Июньским утром, когда небо такое голубое, а роса сверкает так, что, усеянные этими радужными каплями, кажутся красивыми даже Казарма, и Жидов двор, и Новые дома, и обшарпанные стены бывшей пивоварни, Франтишек возился на своем участке, натягивал бечевку на колышки, обозначавшие углы будущего дома. Он еще не знал — хотя вырос в среде землекопов и сельскохозяйственных рабочих, — что, соединив бечевкой все четыре угла, в тот же день испытает прилив злости, который вслед за тем сменится приступом истерического хохота. Потому что, покончив с бечевкой, он взялся за лопату — несколько лопат семья приобрела еще в дни Февральских событий, когда работникам госхоза выделили клочки земли, чтоб они могли посеять редиску, резеду, пионы или брюкву, — и дециметр за дециметром начал отдирать дерн, буквально привязанный к почве прочной сетью корней пырея, репейника, лопухов и прочей нечисти.
Полдень; родители Франтишка пообедали, пообедала и французская тетка. Хотя во всей Европе не сыскать человека, который заподозрил бы оба семейства в страстной любви к собственности, с некоторых пор у них укоренился обычай после воскресного обеда отправляться на свой участок. Обычай этот выражает не столько их отношение к собственности, сколько способность мечтать о том, чего нет.
— Господи! — застыла пораженная мать Франтишка. — Да он взялся за дело! Он уже начал! Гляньте, сколько сделал до обеда один человек!
Все прямо растаяли при виде двух квадратных метров земли, освобожденной от дерна. Сияет и французская тетка, к месту вспомнив, что сын ее Роже по профессии каменщик. Так что, когда закончатся подготовительные работы, не будет никаких затруднений с поисками квалифицированной рабочей силы.
— Просто Роже возьмет отпуск, и дело с концом, — заявляет тетка со свойственной ей решительностью, какой, впрочем, все от нее и ожидают.
Один Франтишек не разделяет восторгов, которым поддалась даже французская тетка. Напротив, он в ужасе: не поскупившись на похвалу, все теперь просто уверены, что он продолжит свои труды и после обеда, и завтра, неделю, месяц, два месяца — у него ведь каникулы! — а он уже почти выбился из сил… Ладони жжет, спину ломит, и ноги как-то нетвердо держат… А дерн надо ведь не только отодрать, но и отнести в сторону, отбросить подальше, чтоб оставить место для целой горы земли, которую предстоит вынуть из ямы; Франтишек уже угадывает размеры этой горы и все же ошибается: она будет гораздо больше, и никто не скажет, куда ее девать. Бечевочка, ограничивающая квадрат, лишь очень незначительная часть которого освобождена от травяного покрова, подрагивает. Выглядит это смешно.
После обеда за лопаты берутся все, и работа спорится. Трудятся до сумерек. Весть о том, что они приступили к строительству, очень быстро разнеслась по Уезду. Как будто тихий скрип лопат о землю звучал набатом.

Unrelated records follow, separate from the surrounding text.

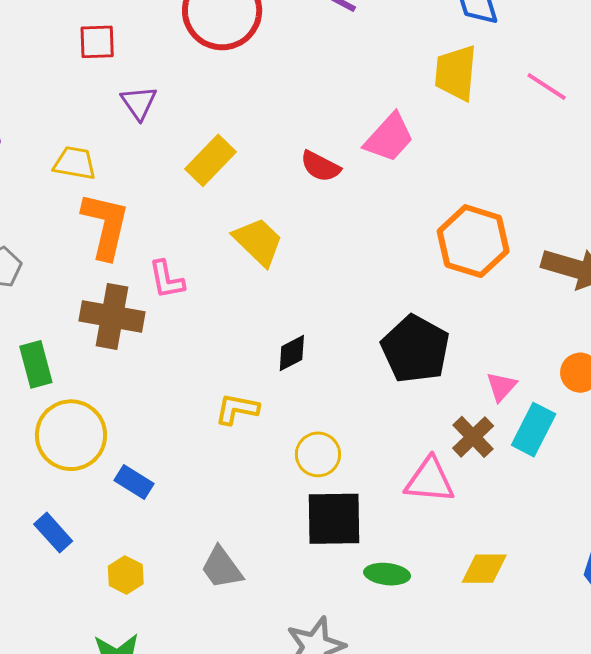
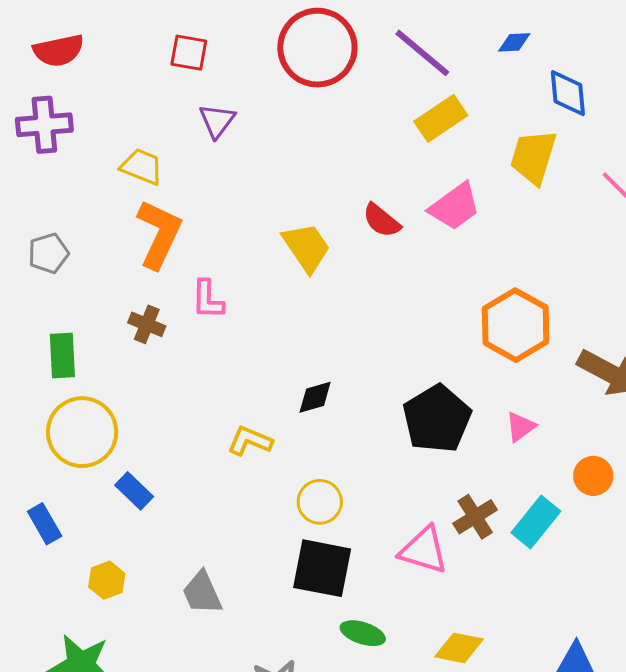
yellow rectangle: (211, 160) -> (441, 118), moved
yellow trapezoid: (258, 242) -> (306, 247), moved
brown cross: (112, 316) -> (147, 324), size x0.6
pink triangle: (501, 387) -> (521, 427), moved

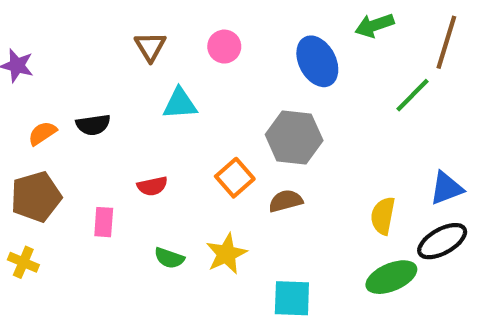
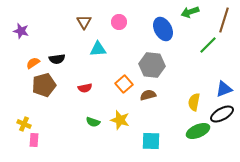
brown pentagon: (36, 197) -> (44, 85), moved
pink rectangle: (104, 222) -> (34, 140), moved
yellow star: (226, 254) -> (120, 120), turned -30

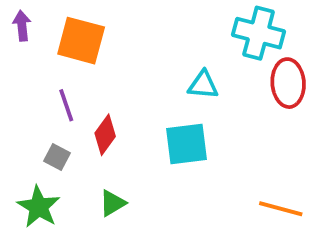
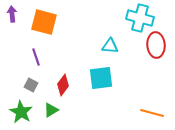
red diamond: (105, 135) -> (63, 85), moved
green triangle: (113, 203) -> (51, 110), moved

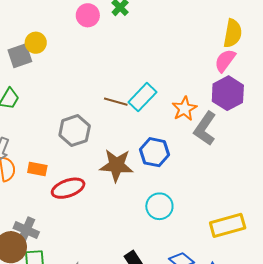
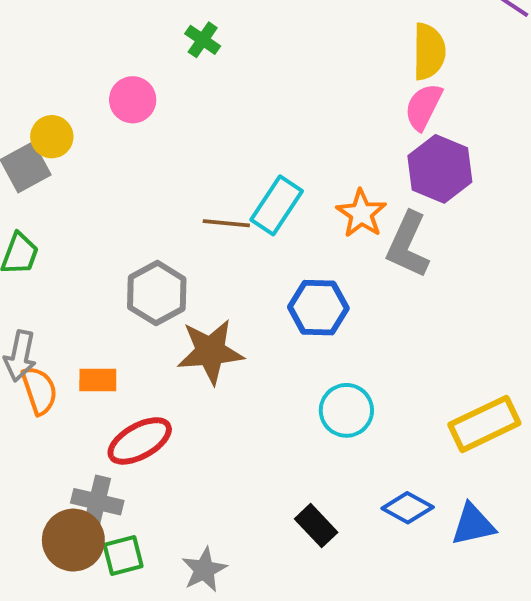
pink circle: (88, 15) -> (133, 100), moved
brown star: (116, 165) -> (210, 352), moved
red ellipse: (68, 188) -> (140, 441), moved

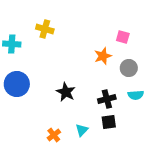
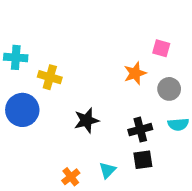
yellow cross: (45, 29) -> (50, 77), moved
black star: (66, 92) -> (87, 120), turned 30

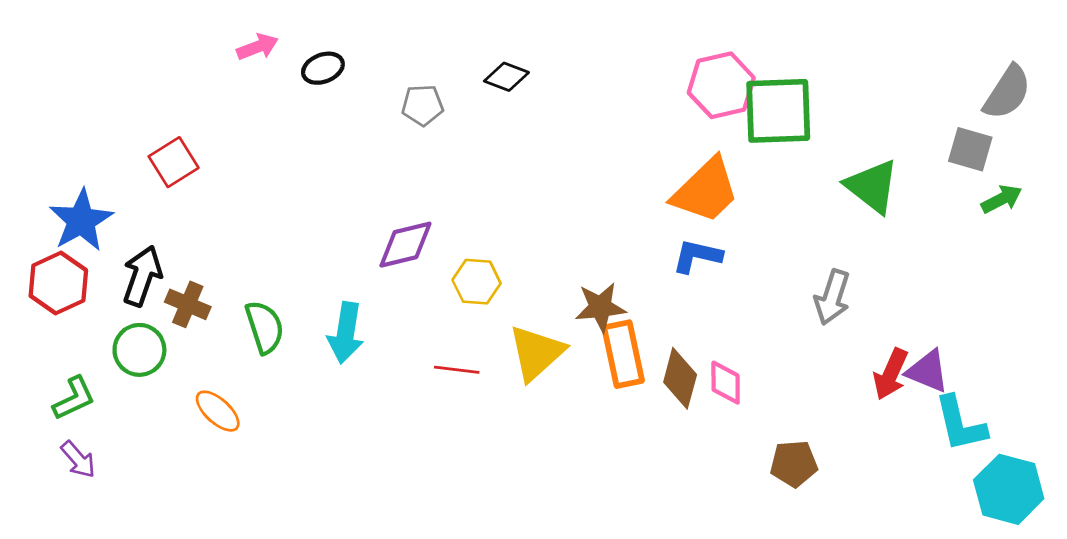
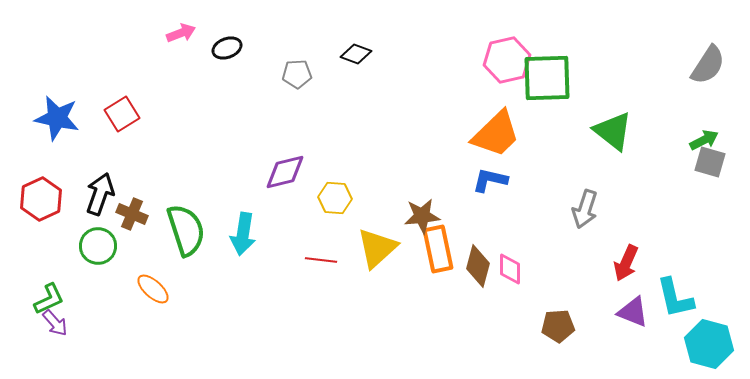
gray square: (970, 149) -> (710, 162), moved
blue star: (81, 220) -> (57, 118), moved, turned -30
green semicircle: (265, 327) -> (186, 230), size x1.4
purple triangle: (928, 371) -> (633, 312), moved
green L-shape: (74, 398) -> (49, 299), moved

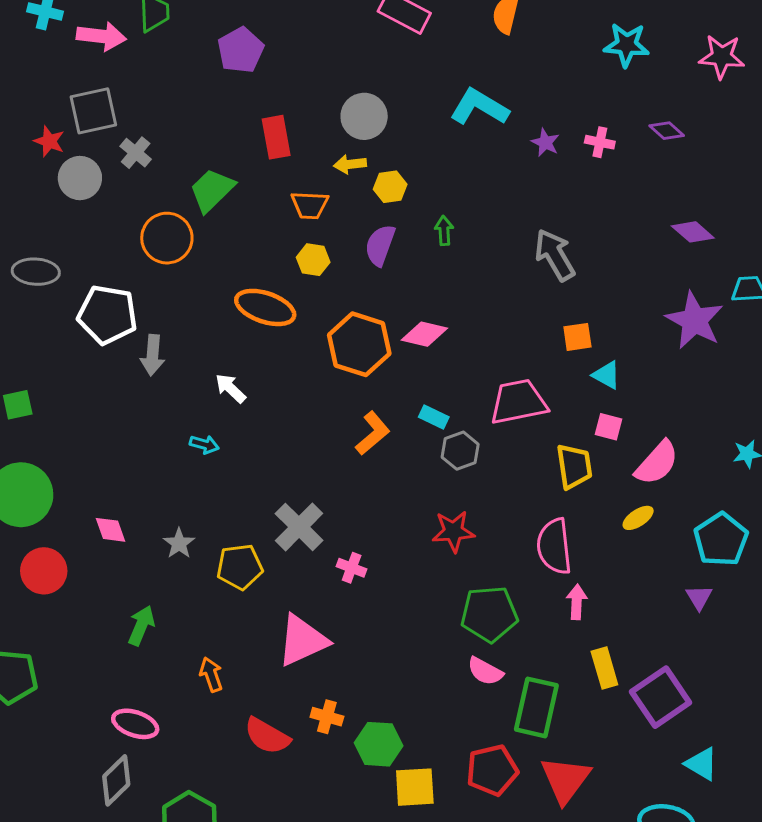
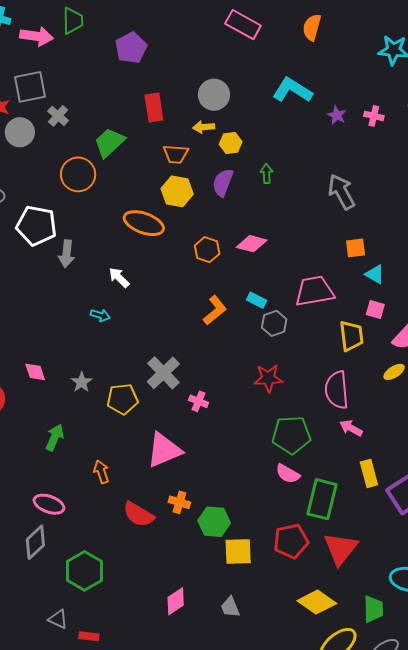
yellow hexagon: (313, 260) -> (177, 191), size x1.4
orange hexagon: (359, 344) -> (207, 250), size x0.6
pink arrow: (577, 602) -> (351, 428), turned -65

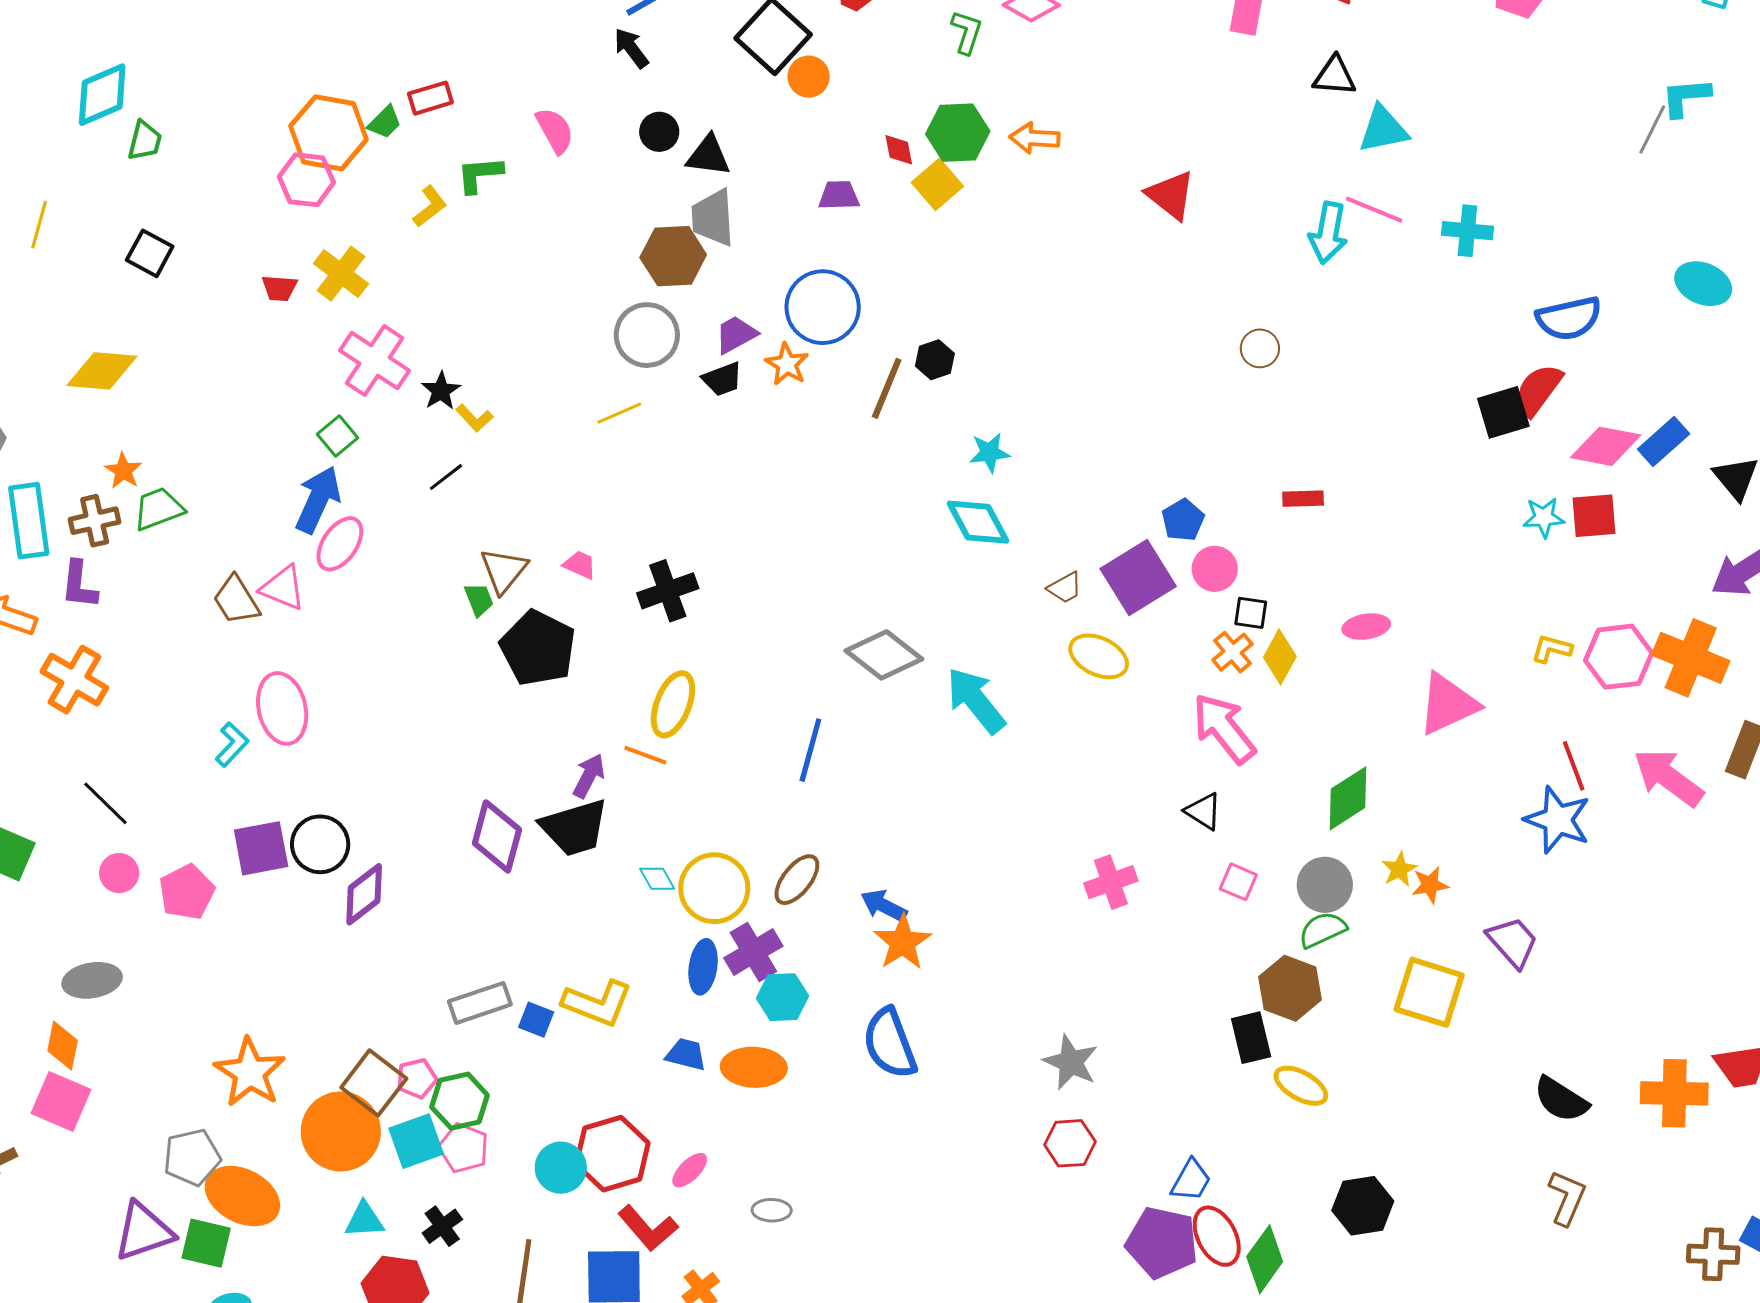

Когда смертельно уставшее семейство возвращалось в сумерках домой, оно вдруг обнаружило новых соседей. До сих пор соседями считались: по жилью — обитатели Жидова двора, по классу — жители Новых домов и Казармы. А теперь появились соседи по участку — справа и слева. Новые соседи справа живут пока в хибаре, каких поискать. Хибара стоит в тесном, черном, мокром проулке между высокими стенами хлевов, до недавних пор принадлежавших двум «пятидесятигектаровым» помещикам. Хибара, зажатая свинарниками, выглядит довольно романтично. Примерно как конура для породистого пса, высоко ценимого хозяином. Но в ней — что поделаешь! — ютятся шесть человек. А соседи по участку слева лишь недавно въехали в одну из четырех квартир в перестроенной усадьбе выселенного богача. Им там нехорошо. И теперь оба соседа, словно оправдываясь, наперебой обращаются к Франтишку, к его родителям, к его тетке:
— Мы думали, сгорим со стыда, когда сын привел показать свою невесту!
Это говорят обитатели хибары. Отец Франтишка, чей лексикон никогда не изобиловал остроумными оборотами, заметил только:
— Раньше такое и в голову бы не пришло. Ну и время нынче, то-то времечко!
А у тех, кого вселили в помещичий дом, свои беды.
— Не могу я там спать, как подумаю, что у них тут дети рождались, что они тут любились и умирали… Нервов моих не хватает!